The while loop uses a short notation that reads either from STDIN or from all files passed as program arguments (exactly like cat(1) and many other Unix binaries work). The inner loop iterates over matches of two consecutive hexadecimal characters, ignoring case. For each match, we print the corresponding character. That is all!

To use this script, pipe the hex dump into it and pipe the script's STDOUT into a file. You should now have the binary file you need. If you pipe your binary file into a tool like xxd(1), you should get an output matching the original input (formatting not withstanding).

Speaking of xxd ... Way two

Even easier than this script would be just using xxd itself. While its primary function is creating hex dumps, it also has the ability to work in reverse. On the other hand, you are more likely not to have xxd on a computer than having no Perl.

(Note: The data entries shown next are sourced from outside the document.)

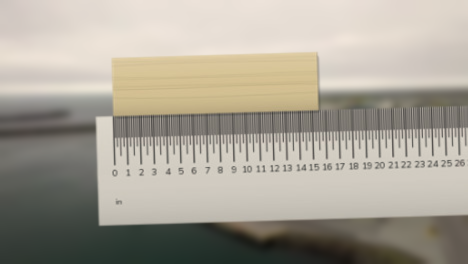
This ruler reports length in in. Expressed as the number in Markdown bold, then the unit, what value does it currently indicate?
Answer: **15.5** in
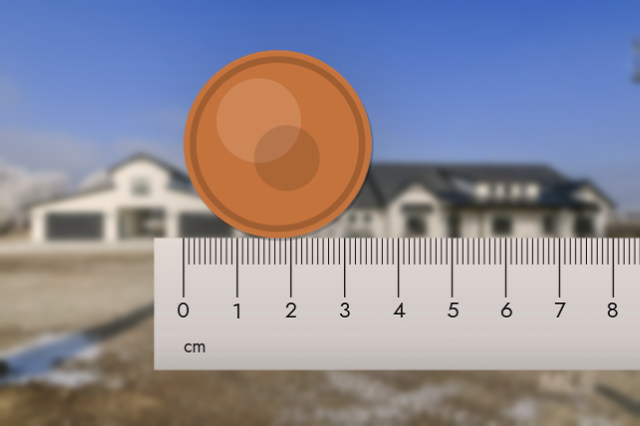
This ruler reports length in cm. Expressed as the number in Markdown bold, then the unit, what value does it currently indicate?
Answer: **3.5** cm
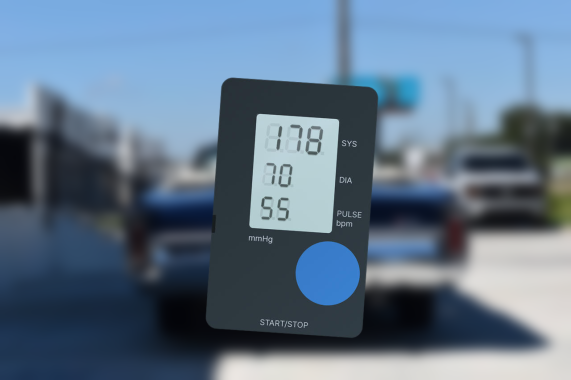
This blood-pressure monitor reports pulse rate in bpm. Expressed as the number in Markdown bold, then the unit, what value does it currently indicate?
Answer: **55** bpm
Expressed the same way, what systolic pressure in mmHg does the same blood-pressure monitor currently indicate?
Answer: **178** mmHg
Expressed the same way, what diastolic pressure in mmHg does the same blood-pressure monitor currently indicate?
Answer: **70** mmHg
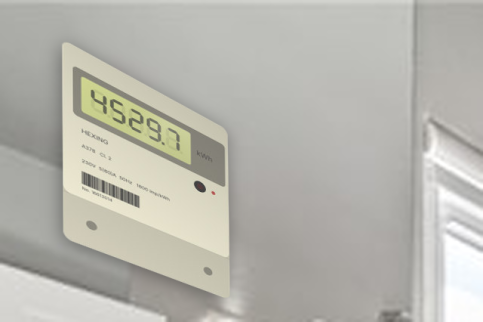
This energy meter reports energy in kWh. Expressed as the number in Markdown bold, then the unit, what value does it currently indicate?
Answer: **4529.7** kWh
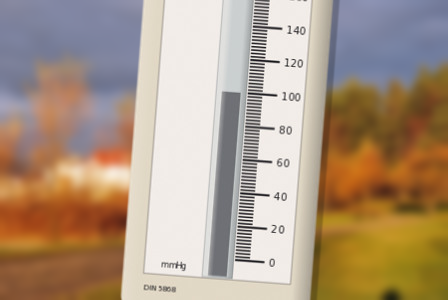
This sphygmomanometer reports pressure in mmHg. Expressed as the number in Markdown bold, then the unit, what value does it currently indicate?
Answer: **100** mmHg
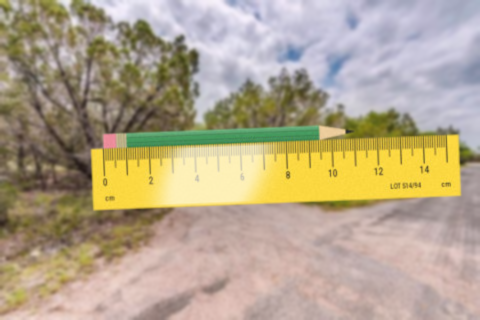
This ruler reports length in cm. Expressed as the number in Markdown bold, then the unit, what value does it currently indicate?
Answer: **11** cm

You need the following parameters:

xxd -r -p

These parameters activate reverse mode and also make xxd work with plain hex dumps (i.e. just the pure data, no offset or ASCII columns). Pay attention that you do not try to combine the two switches: xxd does only work with them separated! To quote the man page:

Note that a "lazy" parser is used which does not check for more than
the first option letter, unless the option is followed by a parameter

When called like this, it works just like our Perl script: It reads hex dumps from STDIN and writes binary data to STDOUT. You can therefore use it just like the script before, pipe the EDID hex dump into it and pipe the STDOUT into a file.

Conclusion

As promised in the previous article, converting hex dumps to raw binary files is not hard and can be done with existing tools or tiny self-written scripts. Knowing how to do this is a useful skill that has many uses - even for those that never have problems with their EDID.